Brand marketing, bottling and packaging are crucial here. Image is everything in this industry that spares no expense. While the mainstays in the business dominated in space and personnel, the show also gave a chance for mom and pop businesses to show they belong.
The worst products
The electronic gadgets and many hair products led the way in controversy. Not only would someone not want to endure two machines while giving a facial and peel, there’s not much chance for the face to survive both chemical and electric processes. The use of electromagnetic energy isn’t a positive here, nor are the disturbing whirring sounds that come from machines made by Bio-Therapeutic and Glymed Plus from Canada. Doing both a chemical peel and skin treatment with their machines means literally scraping and burning skin off your face. Ouch! Stick with a normal facial with organic substances.
Hawaiian Moon Aloe is made of 100 percent Barbadenzis Miller Aloe and is produced at a renewable energy wind facility in Oregon. But the lotion was more like glue than aloe. Hawaiian products are creeping up everywhere, but beware.
Tiptop Confidence Building Fibers for hiding hair loss may be the worst product ever created. The hair enhancement creation is coined “Hollywood Top Secret” and is made from Keratin protein fibers and ginger root extract and sprayed on your head. The better use would be on Halloween to scare people. Created by Italy Hair Fashions of Pennsylvania.
The best products
Perhaps the biggest splash in both booth space and personnel was from a company producing Macadamia Oil. Made by Macadamia Natural Oil Inc., this potent hair product sinks in both hair and scalp and is produced in Los Angeles.
Coconut products are big. Organic extra virgin coconut oils were offered from two companies, Nohona Products and Cocoderm of Dana Point, Calif. Both are effective. The use of coconut has been incorporated into many products of late.
Valentina’s Home Brewed Spells and Potions creates Magickal Tea Infusion products. While this isn’t a beauty product per se, it was a delicious and organic tea line, which could translate into healthier skin.
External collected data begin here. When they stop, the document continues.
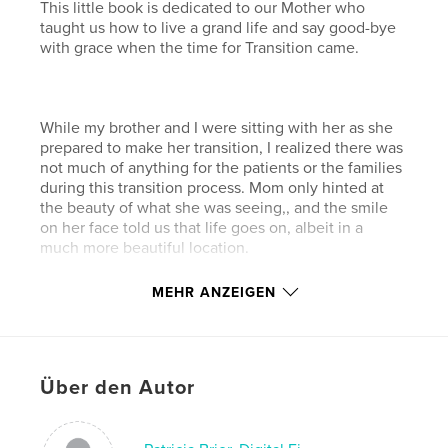
This little book is dedicated to our Mother who
taught us how to live a grand life and say good-bye
with grace when the time for Transition came.
While my brother and I were sitting with her as she
prepared to make her transition, I realized there was
not much of anything for the patients or the families
during this transition process. Mom only hinted at
the beauty of what she was seeing,, and the smile
on her face told us that life goes on, albeit in a
much more beautiful location.
MEHR ANZEIGEN
As we never felt Mom was gone forever, my brother
and I hope this little book can serve as an inspiration
and comfort. to both patient and family.
Über den Autor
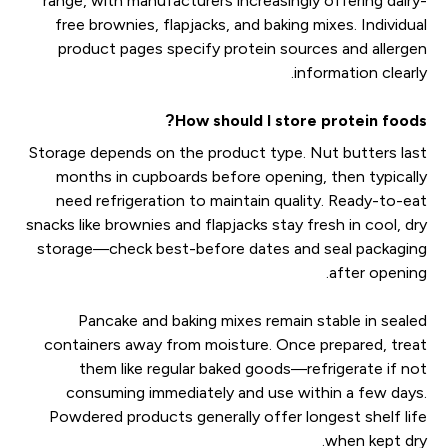
range, with manufacturers increasingly offering dairy-
free brownies, flapjacks, and baking mixes. Individual
product pages specify protein sources and allergen
information clearly.
How should I store protein foods?
Storage depends on the product type. Nut butters last
months in cupboards before opening, then typically
need refrigeration to maintain quality. Ready-to-eat
snacks like brownies and flapjacks stay fresh in cool, dry
storage—check best-before dates and seal packaging
after opening.
Pancake and baking mixes remain stable in sealed
containers away from moisture. Once prepared, treat
them like regular baked goods—refrigerate if not
consuming immediately and use within a few days.
Powdered products generally offer longest shelf life
when kept dry.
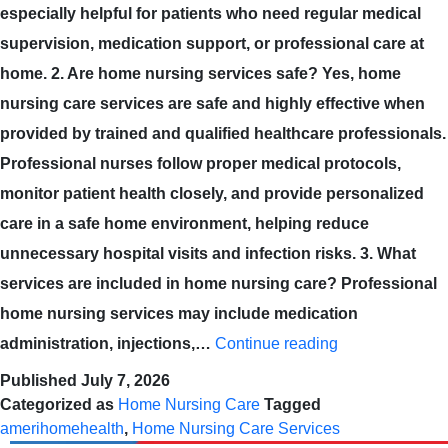
especially helpful for patients who need regular medical
supervision, medication support, or professional care at
home. 2. Are home nursing services safe? Yes, home
nursing care services are safe and highly effective when
provided by trained and qualified healthcare professionals.
Professional nurses follow proper medical protocols,
monitor patient health closely, and provide personalized
care in a safe home environment, helping reduce
unnecessary hospital visits and infection risks. 3. What
services are included in home nursing care? Professional
home nursing services may include medication
administration, injections,…
Continue reading
Published
July 7, 2026
Categorized as
Home Nursing Care
Tagged
amerihomehealth
,
Home Nursing Care Services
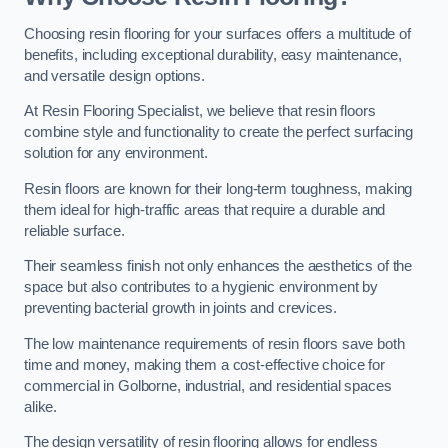
Choosing resin flooring for your surfaces offers a multitude of
benefits, including exceptional durability, easy maintenance,
and versatile design options.
At Resin Flooring Specialist, we believe that resin floors
combine style and functionality to create the perfect surfacing
solution for any environment.
Resin floors are known for their long-term toughness, making
them ideal for high-traffic areas that require a durable and
reliable surface.
Their seamless finish not only enhances the aesthetics of the
space but also contributes to a hygienic environment by
preventing bacterial growth in joints and crevices.
The low maintenance requirements of resin floors save both
time and money, making them a cost-effective choice for
commercial in Golborne, industrial, and residential spaces
alike.
The design versatility of resin flooring allows for endless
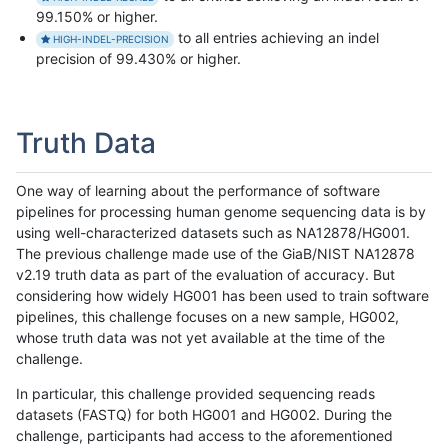
99.150% or higher.
to all entries achieving an indel
HIGH-INDEL-PRECISION
precision of 99.430% or higher.
Truth Data
One way of learning about the performance of software
pipelines for processing human genome sequencing data is by
using well-characterized datasets such as NA12878/HG001.
The previous challenge made use of the GiaB/NIST NA12878
v2.19 truth data as part of the evaluation of accuracy. But
considering how widely HG001 has been used to train software
pipelines, this challenge focuses on a new sample, HG002,
whose truth data was not yet available at the time of the
challenge.
In particular, this challenge provided sequencing reads
datasets (FASTQ) for both HG001 and HG002. During the
challenge, participants had access to the aforementioned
The small business began in Oregon and has grown quickly with single owner Valentina MacAdams creating such teas as Prosperity Brew and Prophetic Dream Brew.
The most intriguing
Mindful Minerals out of Orlando, Fla., was one of the smaller businesses represented, but had a strong offering of Dead Sea mineral scrubs, mud and salt. Dead Sea products are said to improve circulation and help relieve certain symptoms of psoriasis, eczema and acne. The Mindful Minerals products contain 21 minerals and high amounts of magnesium for better cell-to-cell communication to combat wrinkles and help detoxify the skin.
Eminence Handmade Organic Skin Care has an elaborate line of products incorporating organics and include acai berry, mango, ginkgo, tomato, plum, vanilla, mint grape, cherry and eucalyptus in moisturizers, creams, toniques, scrubs, washes, cleansers, exfolients and serums in such brands as Citrus Exfoliated Wash, Sweet Red Rose Tonique, Pink Grapefruit-C Gel and a Carmel Latte Tinted Moisturizer. The products stem from Hungary, but are distributed in Vancouver.
Sleep Squares blends “Natural Sleep in a Chocolatey Treat.” The product is billed as a natural sleep aid and claims to be non-habit-forming. The food offering comes from Slumberland Snacks.
Richard Gubbe is an award-winning journalist, public relations specialist and Reiki Master Teacher. He is a longtime Rockford resident who has taught preventive health, visualization and Reiki at Rock Valley College since 2003.